» **Problems to work on**
A – Below is a forum thread on cloning and IP infringement. Does each statement agree with it? (i) Libraries may lend out CDs. (ii) The writer says firm legal knowledge backs the claim about building a Frobinator for personal use. (iii) One forum poster calls Geddes the easiest to patent infringe. Answer yes or no for each and quote the words of the thread that decide it.
B – Continue the forum thread on cloning and IP infringement, shown below, from the point where it stops.

» **Text under study**
____
Diy / Cloning vs IP infringement

Status
This old topic is closed. If you want to reopen this topic, contact a moderator using the "Report Post" button.
Traditionally copyright covers distribution. It doesn't matter whether you sell a copy or otherwise make a "profit", that is not relevant. When you distribute a cooy without permission you have infringed copyright. If you maje 100 copes if a work but never distribute them, you are all goid.

The example if copying a CD from the library is trickier. You can make as many copies as you want of a CD you bought, as long as you don't distribute the copies. But libraries have some special rights and responsibilities. They can loan books and CDs and other materials, but you as the borrower do not inherit those rights, and you have limited rights to copy library materials ( notice the number of photocopiers in libraries). Copying an entire work which you don't own is not kosher.

None of which has anything to do with patents. However the principle is likely similar. Acme corporation has a patent on the new Frobinator. Their patent clearly describes how to build a Frobinator. I'm pretty sure (based on no actual knowledge) that you can build a Frobinator for your own use, but you may not distribute it to others, even for free.
 
Traditionally copyright covers distribution. It doesn't matter whether you sell a copy or otherwise make a "profit", that is not relevant. When you distribute a cooy without permission you have infringed copyright. If you maje 100 copes if a work but never distribute them, you are all goid.

The example if copying a CD from the library is trickier. You can make as many copies as you want of a CD you bought, as long as you don't distribute the copies. But libraries have some special rights and responsibilities. They can loan books and CDs and other materials, but you as the borrower do not inherit those rights, and you have limited rights to copy library materials ( notice the number of photocopiers in libraries). Copying an entire work which you don't own is not kosher.

None of which has anything to do with patents. However the principle is likely similar. Acme corporation has a patent on the new Frobinator. Their patent clearly describes how to build a Frobinator. I'm pretty sure (based on no actual knowledge) that you can build a Frobinator for your own use, but you may not distribute it to others, even for free.

The owner of the Copyright has to show that you deprived the owner of financial gain or damage. Otherwise there is no infringement.

On the other hand, having a patent and claiming it in advertisement is an advantage for marketing to claim "special status" of the product. Oh, look "we have a patent" so our product must be special!
 
Last edited:
While I know little of patents (it's a type of shoe leather, yes? :D ) may I say a big "Thank You!" to many inventors on this forum and similar, often who hold patents and/or have commercial presence, yet still help the DIY community? I cite Geddes and Danley specifically. Geddes is the easiest to patent infringe. You just stuff your horn speaker with acoustic foam :)
 
The owner of the Copyright has to show that you deprived the owner of financial gain or damage. Otherwise there is no infringement.
____
» **Extracted records**
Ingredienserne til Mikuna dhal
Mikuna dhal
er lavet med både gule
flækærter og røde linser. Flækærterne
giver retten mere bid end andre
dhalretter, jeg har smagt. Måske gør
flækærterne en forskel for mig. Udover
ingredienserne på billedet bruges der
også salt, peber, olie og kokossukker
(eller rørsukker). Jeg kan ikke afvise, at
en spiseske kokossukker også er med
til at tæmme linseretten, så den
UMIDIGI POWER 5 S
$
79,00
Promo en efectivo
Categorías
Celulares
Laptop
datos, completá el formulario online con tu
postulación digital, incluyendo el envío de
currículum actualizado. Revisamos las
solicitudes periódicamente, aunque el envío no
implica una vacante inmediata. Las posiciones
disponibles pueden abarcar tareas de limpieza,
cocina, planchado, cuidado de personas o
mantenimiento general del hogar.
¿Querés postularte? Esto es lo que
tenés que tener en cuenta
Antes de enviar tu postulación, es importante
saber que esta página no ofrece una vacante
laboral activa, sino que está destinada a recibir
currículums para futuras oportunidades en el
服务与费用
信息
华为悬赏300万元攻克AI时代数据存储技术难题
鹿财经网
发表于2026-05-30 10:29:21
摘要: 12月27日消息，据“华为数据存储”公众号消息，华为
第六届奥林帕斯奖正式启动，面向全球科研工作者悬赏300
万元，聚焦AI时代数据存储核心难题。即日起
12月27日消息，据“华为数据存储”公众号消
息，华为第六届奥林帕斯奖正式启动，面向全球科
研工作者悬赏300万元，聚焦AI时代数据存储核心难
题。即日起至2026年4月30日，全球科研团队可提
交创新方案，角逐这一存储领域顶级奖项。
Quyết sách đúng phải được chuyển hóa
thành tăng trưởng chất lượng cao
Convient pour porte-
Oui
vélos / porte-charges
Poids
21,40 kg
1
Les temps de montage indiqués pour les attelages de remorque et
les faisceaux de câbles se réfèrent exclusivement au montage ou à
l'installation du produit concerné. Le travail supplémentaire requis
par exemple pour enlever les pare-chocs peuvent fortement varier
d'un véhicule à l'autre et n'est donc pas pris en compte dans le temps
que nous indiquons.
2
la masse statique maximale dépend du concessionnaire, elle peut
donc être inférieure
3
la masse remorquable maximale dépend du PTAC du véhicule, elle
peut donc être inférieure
____
» **Numbered answers**
A –
(i) Yes: "They can loan books and CDs and other materials"
(ii) No: "I'm pretty sure (based on no actual knowledge)"
(iii) Yes: "Geddes is the easiest to patent infringe."

B –
Sure, but unless you distribute the copy (sell, loan, trade, give) to another person, no such damage can occur. Like I said, if you buy a copy of the latest best seller and make copies of it for your own use, there can be no infringement, and in fact that is specifically covered, or used to be, by fair use provisions in US law.

I realize it gets hinky fast. You buy a cooy of Doug Self's latest tome. You spend your evenings reading it and copying it out longhand for your own use. No problem. Then you sell the original to a second-hand book shop. The presumption is that it is OK to sell a used book because you are not really depriving the copyright holder of a sale, because you have transferred your rights to the new owner. Now, what about the copy? Presumably you should be compelled to destroy the copy when you sell the original. Good luck enforcing that.

On the other hand, having a patent and claiming it in advertisement is an advantage for marketing to claim "special status" of the product. Oh, look "we have a patent" so our product must be special!

As someone pointed out eatlier, this is a very popular technique in the audio industry.
 
The owner of the Copyright has to show that you deprived the owner of financial gain or damage. Otherwise there is no infringement

Technically there is infringement, but there would be no justification for an infringement suit. Nothing to gain, no percentage to pay the lawyers with.

See the many cable and connector patents, for example.

Hey, two or three of my patents are for unique heat sinks.....that's right, just a piece of metal and PC board material. The uniqueness was the fact that it contained two or three different transistor die. Only one was used at a time, so why pay for three heat sinks, just stuff all the transistor die inside one.
 

PRR

Member
Joined 2003
Paid Member
If you copy any patented idea for your own personal use, its technically illegal, but nobody cares.....

For "use", yes, this infringes Patent, though one-offs are hardly ever detected or persecuted.

However Patent philosophy allows a copy "for study". Find a patent for a Steel Plow, copy it, study it, think how it could be better. Round-head bolts? Beer-holder? Patent your improvement.

As TheGimp says, "Many if not most patents are built on other patents."

This publication and build-upon benefits Society which is the justification for invention patents.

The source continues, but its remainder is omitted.